Lembro que você sugeriu em outro texto - ah! naquele dos textos que apaixonam - que eu seria um advogado.
Quase isso. Sou bacharel em Direito e atuo como secretário de um Juiz de Direito, e tenho também pretensões de chegar a me tornar um - quem sabe?
Tenho muitos parentes numa cidadezinha aí do litoral capixaba, mais ao sul de onde vocês estão - Piúma - a quem estou devendo uma visita já há bem uns 14 anos, e certamente, em lá indo, esticarei a Vitória, quem sabe assistir algumas aulas suas como ouvinte, quem sabe trocar idéias como você sugeriu.
Marxista, eu? Não sabia! Sério! Apesar de ainda me emocionar com Diários de Motocicleta (rsrsrs).
Gostei principalmente do final: feridos voltando para casa, uma nova forma de ser igreja, sem alienação, obscurantismos, dogmatismos... mas aí você veio com um NÃO categórico! Pô, e os novos céus e nova terra?
Vamos nos falando.
Abração!
P.S.: ah! excluí você dos meus amigos no facebook, mas foi um equívoco; quando eu mandar a solicitação de amizade de novo, se der, dá um ok! Valeu?
Não lembrava que já havia elogiado sua pena... Mas você é bom. Em analisar e em escrever. Parabéns! Raro, hoje em dia.
O não é porque eu não crio ilusões. Não significa que não ocorrerá - eu só acho que não ocorrerá, mas, eventualmente, eu me trumbique.
Não haverá mais reformas. Acabou. E pela simples razão de que uma igreja, você até reforma, milhões?, que são independentes?, e tantas nas mãos de doidos? Impossível.

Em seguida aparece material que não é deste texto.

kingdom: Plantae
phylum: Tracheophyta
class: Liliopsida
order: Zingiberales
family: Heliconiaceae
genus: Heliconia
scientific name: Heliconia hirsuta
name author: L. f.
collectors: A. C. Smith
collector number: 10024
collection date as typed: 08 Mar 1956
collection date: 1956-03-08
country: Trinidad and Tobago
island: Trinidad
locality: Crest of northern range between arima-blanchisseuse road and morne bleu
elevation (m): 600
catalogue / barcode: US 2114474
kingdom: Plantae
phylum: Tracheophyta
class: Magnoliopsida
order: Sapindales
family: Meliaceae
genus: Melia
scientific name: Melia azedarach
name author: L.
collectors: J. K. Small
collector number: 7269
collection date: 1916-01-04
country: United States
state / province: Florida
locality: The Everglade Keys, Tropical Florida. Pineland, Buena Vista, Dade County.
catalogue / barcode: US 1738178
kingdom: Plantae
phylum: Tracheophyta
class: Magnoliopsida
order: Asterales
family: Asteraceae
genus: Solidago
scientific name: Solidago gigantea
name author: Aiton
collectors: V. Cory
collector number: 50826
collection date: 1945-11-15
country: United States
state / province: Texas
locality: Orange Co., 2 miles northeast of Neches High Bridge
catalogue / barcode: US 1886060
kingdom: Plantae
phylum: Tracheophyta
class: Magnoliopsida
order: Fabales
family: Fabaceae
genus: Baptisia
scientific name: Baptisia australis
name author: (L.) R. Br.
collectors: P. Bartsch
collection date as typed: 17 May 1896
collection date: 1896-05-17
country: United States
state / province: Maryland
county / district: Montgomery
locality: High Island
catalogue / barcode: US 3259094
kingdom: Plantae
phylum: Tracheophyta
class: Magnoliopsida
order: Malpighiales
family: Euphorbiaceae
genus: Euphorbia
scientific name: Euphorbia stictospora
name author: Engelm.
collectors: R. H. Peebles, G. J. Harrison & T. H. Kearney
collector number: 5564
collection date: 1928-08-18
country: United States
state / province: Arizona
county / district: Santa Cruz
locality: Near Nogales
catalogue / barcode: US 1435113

Acredito, aí sim, na reforma de comunidades, sem esperanças ingênuas de que seja um movimento da IGREJA DE CRISTO. Isso não mais. Mas aquela comunidade ali, específica, isso, sim. Mas serão - se houver - poucas. O fato de eu ter causado tanta resistência com um dizer tão simples - o modelo Bíblia e oração aliena - revela que não há boa disposição para admiti-lo e, em sendo assim, nenhuma para a mudança.
Não me incomoda mais.
Só me preocupa como brasileiro. O Brasil é o conjunto de seus cidadãos - e eu tremo de medo pelo que estamos criando, fora da igreja e dentro dela.
Será legal se nos encontrarmos um dia. Piúma é logo ali...
Osvaldo
César, sua questão é, para mim, a mais importante questão teórica de hoje: o que faz com que as pessoas "se deixem alienar". Há respostas da filosofia política (infantilização, assujeitamento ideológico etc), mas não me satisfazem mais, porque podem ser apenas ideológicas, como você bem aponta.
Eventualmente, nós, críticos delas, das neo, estejamos errados. Todavia, anteontem, Waldemiro lançou uma pra de câncer contra o homem que o denunciou ao MP, e isso pela TV e em rede nacional. Isso não pode ser bom em nenhum sentido e, das duas uma, ou as pessoas que lá estão equivalem-se ao apóstolo ou estão "zumbizadas" por alguma razão, seja interesse pessoal, seja o que for.
Minha pesquisa hoje se dá no campo das neurociências, a ver se há mecanismos bio-psicológicos que explicariam esse suposto fenômeno de deixar-se levar.
Quem sabe no final se chegue à conclusão de que está ali um constrangedor caso de plena liberdade?